Stored data:
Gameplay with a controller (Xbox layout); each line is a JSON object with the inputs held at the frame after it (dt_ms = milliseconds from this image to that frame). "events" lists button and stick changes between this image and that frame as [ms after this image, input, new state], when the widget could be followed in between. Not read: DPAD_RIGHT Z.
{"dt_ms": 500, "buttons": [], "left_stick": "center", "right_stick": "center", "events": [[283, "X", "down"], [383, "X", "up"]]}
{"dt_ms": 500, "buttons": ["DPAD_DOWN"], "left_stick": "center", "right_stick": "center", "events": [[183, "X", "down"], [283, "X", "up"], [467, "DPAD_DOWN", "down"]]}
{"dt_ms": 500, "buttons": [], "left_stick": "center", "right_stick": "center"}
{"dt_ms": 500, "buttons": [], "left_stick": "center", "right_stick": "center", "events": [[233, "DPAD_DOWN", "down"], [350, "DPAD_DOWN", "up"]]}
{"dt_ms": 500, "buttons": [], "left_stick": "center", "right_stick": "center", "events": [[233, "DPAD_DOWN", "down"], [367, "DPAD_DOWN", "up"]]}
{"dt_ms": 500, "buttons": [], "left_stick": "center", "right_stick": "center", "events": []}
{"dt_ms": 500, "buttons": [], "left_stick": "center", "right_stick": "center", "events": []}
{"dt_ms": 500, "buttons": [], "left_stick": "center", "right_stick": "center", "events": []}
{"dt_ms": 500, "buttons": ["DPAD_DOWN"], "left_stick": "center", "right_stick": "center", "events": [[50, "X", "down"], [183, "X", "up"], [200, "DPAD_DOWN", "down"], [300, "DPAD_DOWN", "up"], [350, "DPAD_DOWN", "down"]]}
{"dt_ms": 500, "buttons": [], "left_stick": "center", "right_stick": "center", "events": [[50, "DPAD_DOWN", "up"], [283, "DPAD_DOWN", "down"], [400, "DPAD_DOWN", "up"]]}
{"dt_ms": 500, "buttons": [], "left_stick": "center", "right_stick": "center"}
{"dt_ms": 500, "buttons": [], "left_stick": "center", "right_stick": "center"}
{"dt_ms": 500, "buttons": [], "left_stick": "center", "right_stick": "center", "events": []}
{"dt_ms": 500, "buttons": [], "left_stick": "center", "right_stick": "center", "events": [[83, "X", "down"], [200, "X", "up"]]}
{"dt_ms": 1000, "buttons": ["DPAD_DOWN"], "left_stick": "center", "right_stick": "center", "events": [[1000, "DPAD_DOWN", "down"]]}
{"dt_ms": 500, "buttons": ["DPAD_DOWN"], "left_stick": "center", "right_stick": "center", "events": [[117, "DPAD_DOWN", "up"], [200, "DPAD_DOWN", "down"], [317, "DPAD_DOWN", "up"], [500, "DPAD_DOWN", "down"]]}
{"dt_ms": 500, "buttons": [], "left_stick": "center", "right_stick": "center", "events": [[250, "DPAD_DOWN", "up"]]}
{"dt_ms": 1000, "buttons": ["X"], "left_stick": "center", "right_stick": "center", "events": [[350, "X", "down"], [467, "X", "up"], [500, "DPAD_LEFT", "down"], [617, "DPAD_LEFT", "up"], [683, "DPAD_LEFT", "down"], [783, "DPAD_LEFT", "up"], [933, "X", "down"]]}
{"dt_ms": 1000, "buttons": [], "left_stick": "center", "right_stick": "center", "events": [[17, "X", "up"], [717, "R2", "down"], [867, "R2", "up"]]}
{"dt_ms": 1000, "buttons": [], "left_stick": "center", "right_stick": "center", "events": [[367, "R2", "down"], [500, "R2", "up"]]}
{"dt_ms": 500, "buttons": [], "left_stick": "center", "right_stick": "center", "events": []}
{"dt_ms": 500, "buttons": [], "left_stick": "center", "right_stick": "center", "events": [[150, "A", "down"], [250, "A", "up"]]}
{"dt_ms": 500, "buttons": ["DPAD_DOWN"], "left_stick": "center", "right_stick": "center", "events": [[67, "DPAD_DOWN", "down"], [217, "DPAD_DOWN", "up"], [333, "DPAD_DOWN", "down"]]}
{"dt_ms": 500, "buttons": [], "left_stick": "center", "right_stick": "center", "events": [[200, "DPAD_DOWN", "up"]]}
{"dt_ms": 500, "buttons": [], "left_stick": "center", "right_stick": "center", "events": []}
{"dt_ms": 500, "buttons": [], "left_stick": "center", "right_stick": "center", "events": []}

• **Exercise goal**: The reply should be a precise retyping of all the data.

• **Result of this exercise**:
Gameplay with a controller (Xbox layout); each line is a JSON object with the inputs held at the frame after it (dt_ms = milliseconds from this image to that frame). "events" lists button and stick changes between this image and that frame as [ms after this image, input, new state], when the widget could be followed in between. Not read: DPAD_RIGHT Z.
{"dt_ms": 500, "buttons": [], "left_stick": "center", "right_stick": "center", "events": [[283, "X", "down"], [383, "X", "up"]]}
{"dt_ms": 500, "buttons": ["DPAD_DOWN"], "left_stick": "center", "right_stick": "center", "events": [[183, "X", "down"], [283, "X", "up"], [467, "DPAD_DOWN", "down"]]}
{"dt_ms": 500, "buttons": [], "left_stick": "center", "right_stick": "center"}
{"dt_ms": 500, "buttons": [], "left_stick": "center", "right_stick": "center", "events": [[233, "DPAD_DOWN", "down"], [350, "DPAD_DOWN", "up"]]}
{"dt_ms": 500, "buttons": [], "left_stick": "center", "right_stick": "center", "events": [[233, "DPAD_DOWN", "down"], [367, "DPAD_DOWN", "up"]]}
{"dt_ms": 500, "buttons": [], "left_stick": "center", "right_stick": "center", "events": []}
{"dt_ms": 500, "buttons": [], "left_stick": "center", "right_stick": "center", "events": []}
{"dt_ms": 500, "buttons": [], "left_stick": "center", "right_stick": "center", "events": []}
{"dt_ms": 500, "buttons": ["DPAD_DOWN"], "left_stick": "center", "right_stick": "center", "events": [[50, "X", "down"], [183, "X", "up"], [200, "DPAD_DOWN", "down"], [300, "DPAD_DOWN", "up"], [350, "DPAD_DOWN", "down"]]}
{"dt_ms": 500, "buttons": [], "left_stick": "center", "right_stick": "center", "events": [[50, "DPAD_DOWN", "up"], [283, "DPAD_DOWN", "down"], [400, "DPAD_DOWN", "up"]]}
{"dt_ms": 500, "buttons": [], "left_stick": "center", "right_stick": "center"}
{"dt_ms": 500, "buttons": [], "left_stick": "center", "right_stick": "center"}
{"dt_ms": 500, "buttons": [], "left_stick": "center", "right_stick": "center", "events": []}
{"dt_ms": 500, "buttons": [], "left_stick": "center", "right_stick": "center", "events": [[83, "X", "down"], [200, "X", "up"]]}
{"dt_ms": 1000, "buttons": ["DPAD_DOWN"], "left_stick": "center", "right_stick": "center", "events": [[1000, "DPAD_DOWN", "down"]]}
{"dt_ms": 500, "buttons": ["DPAD_DOWN"], "left_stick": "center", "right_stick": "center", "events": [[117, "DPAD_DOWN", "up"], [200, "DPAD_DOWN", "down"], [317, "DPAD_DOWN", "up"], [500, "DPAD_DOWN", "down"]]}
{"dt_ms": 500, "buttons": [], "left_stick": "center", "right_stick": "center", "events": [[250, "DPAD_DOWN", "up"]]}
{"dt_ms": 1000, "buttons": ["X"], "left_stick": "center", "right_stick": "center", "events": [[350, "X", "down"], [467, "X", "up"], [500, "DPAD_LEFT", "down"], [617, "DPAD_LEFT", "up"], [683, "DPAD_LEFT", "down"], [783, "DPAD_LEFT", "up"], [933, "X", "down"]]}
{"dt_ms": 1000, "buttons": [], "left_stick": "center", "right_stick": "center", "events": [[17, "X", "up"], [717, "R2", "down"], [867, "R2", "up"]]}
{"dt_ms": 1000, "buttons": [], "left_stick": "center", "right_stick": "center", "events": [[367, "R2", "down"], [500, "R2", "up"]]}
{"dt_ms": 500, "buttons": [], "left_stick": "center", "right_stick": "center", "events": []}
{"dt_ms": 500, "buttons": [], "left_stick": "center", "right_stick": "center", "events": [[150, "A", "down"], [250, "A", "up"]]}
{"dt_ms": 500, "buttons": ["DPAD_DOWN"], "left_stick": "center", "right_stick": "center", "events": [[67, "DPAD_DOWN", "down"], [217, "DPAD_DOWN", "up"], [333, "DPAD_DOWN", "down"]]}
{"dt_ms": 500, "buttons": [], "left_stick": "center", "right_stick": "center", "events": [[200, "DPAD_DOWN", "up"]]}
{"dt_ms": 500, "buttons": [], "left_stick": "center", "right_stick": "center", "events": []}
{"dt_ms": 500, "buttons": [], "left_stick": "center", "right_stick": "center", "events": []}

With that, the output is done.